Terlambat memahami adanya kamu saat Tuhan telah menuliskan cerita setiap pagi dimulai hari.
Dan sungguh sangat terlambat untuk sedikit memulai obrolan ringan. Yang selama ini hanya berbentuk isyarat pendek dengan senyuman.
Sebentuk senyum yang hangat. Dan memang menghangatkan. Tentangmu dan jalanan lengang maupun ramainya pagi. Hanya dapat aku tuliskan sebagai saat itu.
Kabar tentangmu pun, tak langsung aku ketahui.
Bagaimana harimu adalah bagaimana caraku mencari kisahmu. Hanya dari mereka.
Tentangmu adalah hal hal yang aku lewatkan.
Tentangmu adalah kombinasi dinginnya pagi dengan hangatnya hadirmu yang terlambat aku akui.

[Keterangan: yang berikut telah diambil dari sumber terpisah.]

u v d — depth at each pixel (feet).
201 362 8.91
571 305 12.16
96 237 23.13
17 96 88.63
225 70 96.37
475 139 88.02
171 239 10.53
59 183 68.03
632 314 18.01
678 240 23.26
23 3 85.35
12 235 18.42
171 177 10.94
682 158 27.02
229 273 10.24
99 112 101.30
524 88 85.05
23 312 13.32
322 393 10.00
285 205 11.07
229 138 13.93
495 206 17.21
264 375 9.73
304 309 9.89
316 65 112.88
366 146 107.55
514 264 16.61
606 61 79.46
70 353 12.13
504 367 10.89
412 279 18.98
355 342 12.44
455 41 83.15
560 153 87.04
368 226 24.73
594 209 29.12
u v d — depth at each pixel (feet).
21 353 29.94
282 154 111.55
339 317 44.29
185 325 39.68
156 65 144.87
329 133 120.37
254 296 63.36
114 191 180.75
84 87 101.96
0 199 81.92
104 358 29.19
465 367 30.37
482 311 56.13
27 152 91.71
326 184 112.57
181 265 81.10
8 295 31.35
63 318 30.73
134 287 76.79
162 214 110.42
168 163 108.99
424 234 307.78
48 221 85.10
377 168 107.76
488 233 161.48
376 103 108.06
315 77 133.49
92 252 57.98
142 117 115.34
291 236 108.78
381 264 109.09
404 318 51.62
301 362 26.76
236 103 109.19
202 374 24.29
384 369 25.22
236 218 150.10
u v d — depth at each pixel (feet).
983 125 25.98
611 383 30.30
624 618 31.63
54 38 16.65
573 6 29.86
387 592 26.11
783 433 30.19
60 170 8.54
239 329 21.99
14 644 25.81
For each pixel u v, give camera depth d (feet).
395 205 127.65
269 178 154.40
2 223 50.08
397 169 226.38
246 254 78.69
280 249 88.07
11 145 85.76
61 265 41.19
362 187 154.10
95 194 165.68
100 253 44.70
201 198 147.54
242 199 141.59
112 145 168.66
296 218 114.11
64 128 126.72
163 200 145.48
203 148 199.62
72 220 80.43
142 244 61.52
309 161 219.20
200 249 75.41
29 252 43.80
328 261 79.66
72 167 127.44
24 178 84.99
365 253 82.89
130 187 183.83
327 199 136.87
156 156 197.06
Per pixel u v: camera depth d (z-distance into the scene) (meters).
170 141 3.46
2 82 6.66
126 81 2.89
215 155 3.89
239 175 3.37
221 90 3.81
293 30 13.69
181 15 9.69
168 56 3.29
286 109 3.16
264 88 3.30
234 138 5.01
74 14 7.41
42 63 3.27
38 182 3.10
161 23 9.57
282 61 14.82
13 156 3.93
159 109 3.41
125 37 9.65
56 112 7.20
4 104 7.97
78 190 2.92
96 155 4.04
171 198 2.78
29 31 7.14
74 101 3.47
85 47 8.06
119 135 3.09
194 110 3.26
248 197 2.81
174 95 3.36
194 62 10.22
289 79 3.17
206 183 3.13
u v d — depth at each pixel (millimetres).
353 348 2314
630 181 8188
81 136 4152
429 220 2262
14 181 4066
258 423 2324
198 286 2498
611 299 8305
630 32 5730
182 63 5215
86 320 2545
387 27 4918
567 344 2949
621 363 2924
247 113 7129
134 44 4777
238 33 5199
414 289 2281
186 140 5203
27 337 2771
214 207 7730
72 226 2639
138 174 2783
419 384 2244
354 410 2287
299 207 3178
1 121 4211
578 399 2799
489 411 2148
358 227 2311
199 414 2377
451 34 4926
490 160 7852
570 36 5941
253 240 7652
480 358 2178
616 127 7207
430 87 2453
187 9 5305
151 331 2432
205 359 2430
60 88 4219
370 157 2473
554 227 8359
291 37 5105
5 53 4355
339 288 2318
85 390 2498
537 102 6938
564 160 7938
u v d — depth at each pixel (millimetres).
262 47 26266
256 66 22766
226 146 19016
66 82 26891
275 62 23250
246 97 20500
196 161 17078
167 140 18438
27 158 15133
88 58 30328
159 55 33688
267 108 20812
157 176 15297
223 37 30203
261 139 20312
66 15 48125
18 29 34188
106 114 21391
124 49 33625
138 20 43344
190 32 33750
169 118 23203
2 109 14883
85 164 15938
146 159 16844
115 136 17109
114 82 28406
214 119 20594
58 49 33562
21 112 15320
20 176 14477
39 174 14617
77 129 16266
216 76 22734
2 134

Entah aku terlalu takut dengan jalanan yang aku lewati, ataukah rasa itu terlelap dalam buaian ketidak beranian mengubah apapun dalam naskah yang ku perankan.
Entah aku terlalu meratap dengan peran yang aku jalani ataukah drama yang aku mainkan terlalu membuatku terlena.
Kini, yang aku tau.
Kamu benar-benar berhenti.
Menyisakan jalanan yang sepi dibumbui pagi yang dingin. Serta berhiaskan harapan harapan yang kembali layu dan bahkan sejujurnya tak pernah kembali utuh berkembang.
Seperti malam yang ditemani badai.
Karena satu satunya yang tersisa adalah keinginan untuk menggerakkan roda gerigi yang berkarat ini. Agar aku sampai pada epilog yang telah tertulis namamu sebagai akhir dari drama ini.